## start Passage provided

Single by Room 5 featuring Oliver Cheatham
- Released: 24 March 2003 (UK)
- Length: 3:32
- Label: Noise Traxx; PIAS; Positiva;
- Songwriters: Vito Lucente; Oliver Cheatham; Kevin McCord;
- Producer: Junior Jack

Room 5 singles chronology
|  | "Make Luv" (2003) | "Music and You" (2003) |

Oliver Cheatham singles chronology
| "Things to Make U Happy" (1992) | "Make Luv" (2003) | "Music and You" (2003) |

Music video
- "Make Luv" on YouTube

= Make Luv =

2003 single by Room 5

"Make Luv" is a song by Italian music producer Room 5 (also known as Junior Jack), which features the sampled voice of American R&B singer Oliver Cheatham from his 1983 hit "Get Down Saturday Night". Originally released in Belgium and Sweden in 2001, "Make Luv" gained success following its 2003 re-release, reaching No. 1 on the UK Singles Chart, where it remained for four weeks in March and into April of 2003. The song also reached the top 10 in Denmark, Greece, Ireland, Italy, the Netherlands, and Romania.

## end Passage provided

- Directions -
1 - According to the text on "Make Luv", how many weeks did the song spend at No. 1 on the UK Singles Chart?
2 - Rewrite the text on "Make Luv" between "Oliver Cheatham singles" and "Netherlands, and Romania.", inclusive, with "Sweden" replaced by "Norway".
The data that comes next is drawn from a separate source, not from this text.

## start Collected material

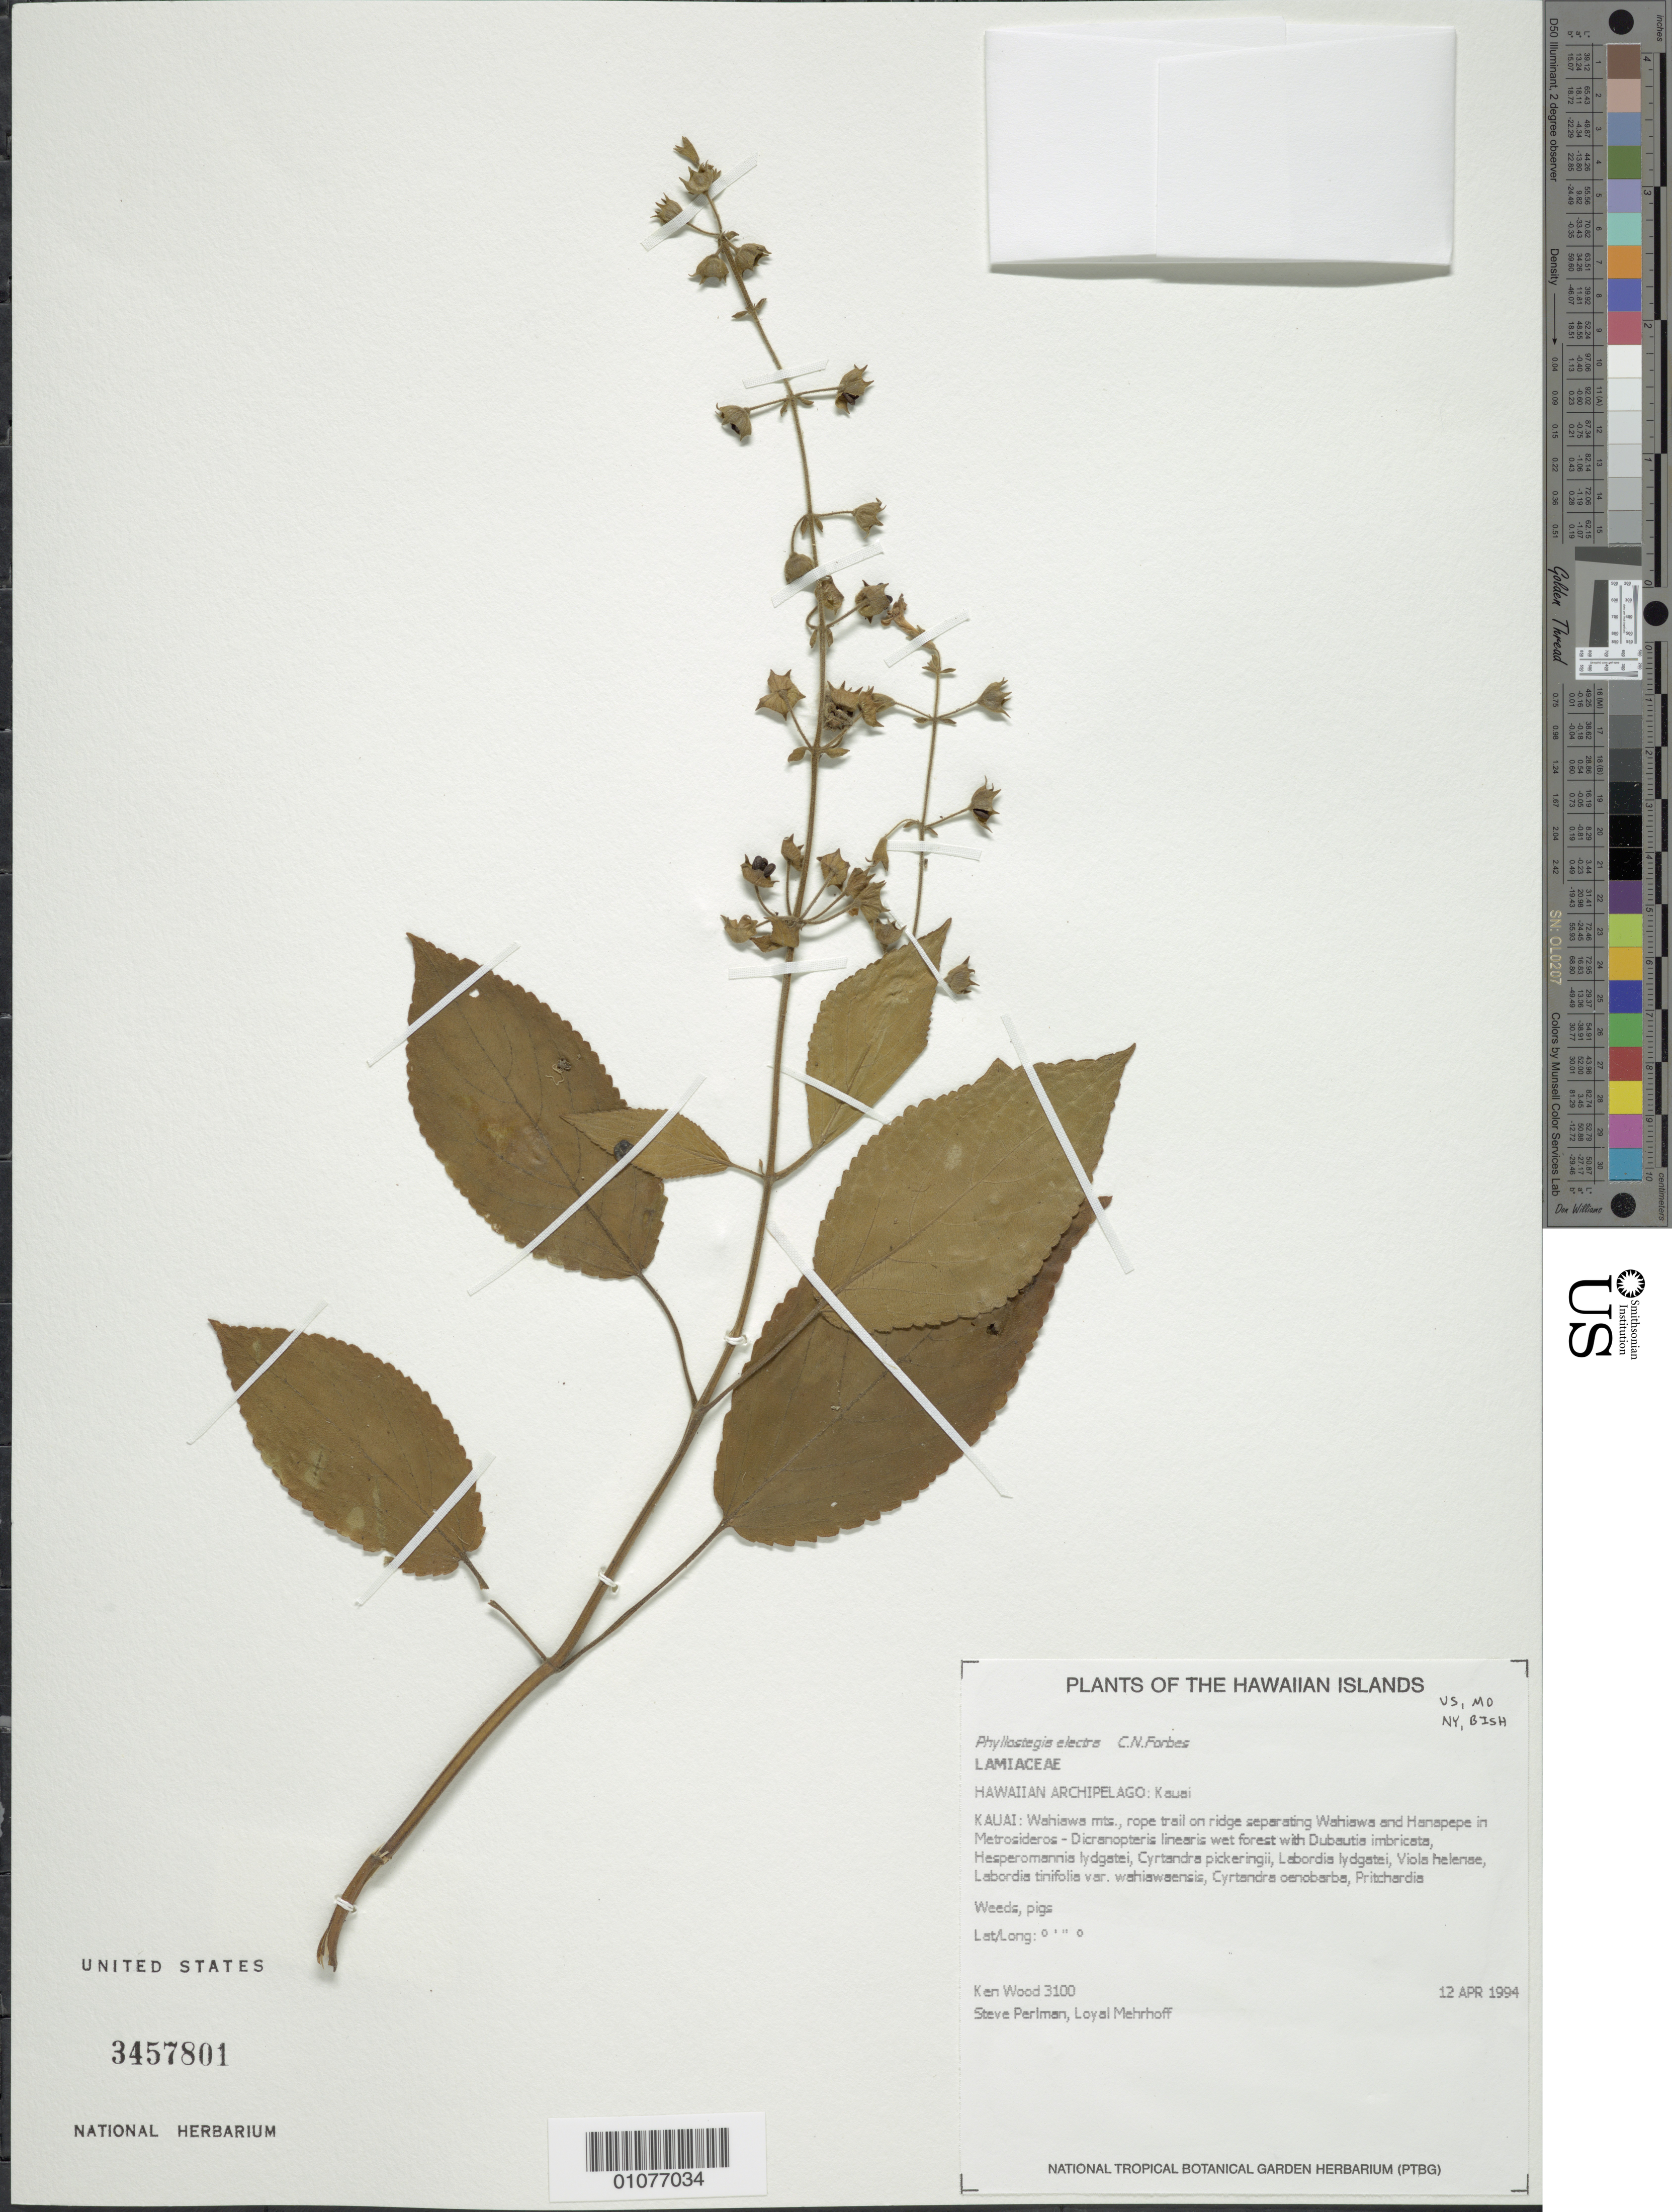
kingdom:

## end Collected material

- Answers -
1 - It spent four weeks at No. 1.

2 -
Oliver Cheatham singles chronology
| "Things to Make U Happy" (1992) | "Make Luv" (2003) | "Music and You" (2003) |

Music video
- "Make Luv" on YouTube

= Make Luv =

2003 single by Room 5

"Make Luv" is a song by Italian music producer Room 5 (also known as Junior Jack), which features the sampled voice of American R&B singer Oliver Cheatham from his 1983 hit "Get Down Saturday Night". Originally released in Belgium and Norway in 2001, "Make Luv" gained success following its 2003 re-release, reaching No. 1 on the UK Singles Chart, where it remained for four weeks in March and into April of 2003. The song also reached the top 10 in Denmark, Greece, Ireland, Italy, the Netherlands, and Romania.